== Passage provided ==
++++++
Surprisingly you can not specify this for the output. Are you sure yours is displaying the one-tailed test? The example below (and this is using version 19) is displaying the two-tailed test as the default for me.

data list free / v1 v2.
begin data
1 10
2 12
3 14
4 19
end data.

REGRESSION
/MISSING LISTWISE
/STATISTICS COEFF OUTS R ANOVA
/CRITERIA=PIN(.05) POUT(.10)
/NOORIGIN
/DEPENDENT v1
/METHOD=ENTER v2.


This produces the table of coefficient estimates below;

So I have two degrees of freedom for the t-test (since I estimated two parameters, v2 and the intercept), and an estimate of 5.581. Looking at the t-test table on wikipedia you can see a t-value of 5.581 for a two-tailed test would produce a p-value somewhere in between .02 and .05 (that table is slightly odd compared to most t-tables, and 100 minus the percentage produces the p-value of interest). You should also notice from that table that the p-value's associated with one-tailed tests are simply the p-value of the two-tailed test divided by two. So even though SPSS does not give the option to change whether you use a one tailed or two tailed test, it is fairly trivial to do do the calculation yourself. (A more exact two-tailed p-value from this online calculator suggests it is .0306, which is rounded up in the table below)

So if you wanted to go from the two-tailed test to the one-tailed test, you would just divide the p-value by 2. Conversely if you wanted to go from a one-tailed test to a two-tailed test, you would just multiple the p-value by 2.

There are no one-tailed tests on coefficients from Regression except, of course, that an F test is always one tailed.
++++++
Text descriptions of keypoints
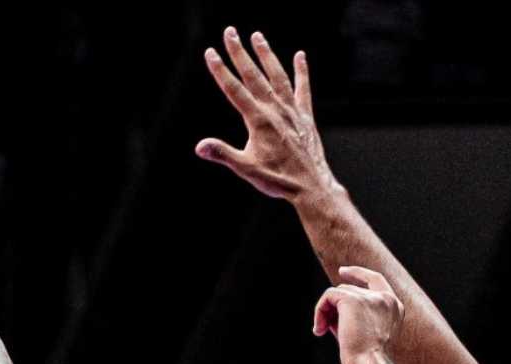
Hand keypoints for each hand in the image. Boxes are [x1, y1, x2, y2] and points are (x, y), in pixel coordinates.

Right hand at [196, 27, 336, 201]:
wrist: (311, 186)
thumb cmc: (277, 180)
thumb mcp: (246, 169)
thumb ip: (223, 153)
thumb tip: (200, 146)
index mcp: (257, 120)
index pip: (234, 89)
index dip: (220, 70)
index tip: (210, 52)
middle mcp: (275, 110)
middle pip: (254, 75)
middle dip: (239, 52)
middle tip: (230, 31)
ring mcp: (291, 111)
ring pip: (277, 76)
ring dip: (266, 55)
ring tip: (257, 36)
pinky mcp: (305, 116)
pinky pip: (302, 88)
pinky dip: (301, 72)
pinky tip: (299, 56)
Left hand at [313, 266, 404, 363]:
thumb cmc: (367, 358)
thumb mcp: (365, 333)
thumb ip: (354, 314)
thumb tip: (330, 303)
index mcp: (394, 306)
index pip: (376, 279)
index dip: (359, 273)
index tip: (342, 271)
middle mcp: (386, 298)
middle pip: (349, 290)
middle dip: (334, 307)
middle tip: (324, 326)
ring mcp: (371, 297)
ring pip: (337, 293)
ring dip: (326, 311)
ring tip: (323, 330)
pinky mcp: (353, 299)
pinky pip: (328, 296)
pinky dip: (319, 311)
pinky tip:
++++++
== Requirement ==
Copy the SPSS regression post word for word from "This produces the" to "the table below)". The listing isn't needed here.

== Task output ==
This produces the table of coefficient estimates below;

So I have two degrees of freedom for the t-test (since I estimated two parameters, v2 and the intercept), and an estimate of 5.581. Looking at the t-test table on wikipedia you can see a t-value of 5.581 for a two-tailed test would produce a p-value somewhere in between .02 and .05 (that table is slightly odd compared to most t-tables, and 100 minus the percentage produces the p-value of interest). You should also notice from that table that the p-value's associated with one-tailed tests are simply the p-value of the two-tailed test divided by two. So even though SPSS does not give the option to change whether you use a one tailed or two tailed test, it is fairly trivial to do do the calculation yourself. (A more exact two-tailed p-value from this online calculator suggests it is .0306, which is rounded up in the table below)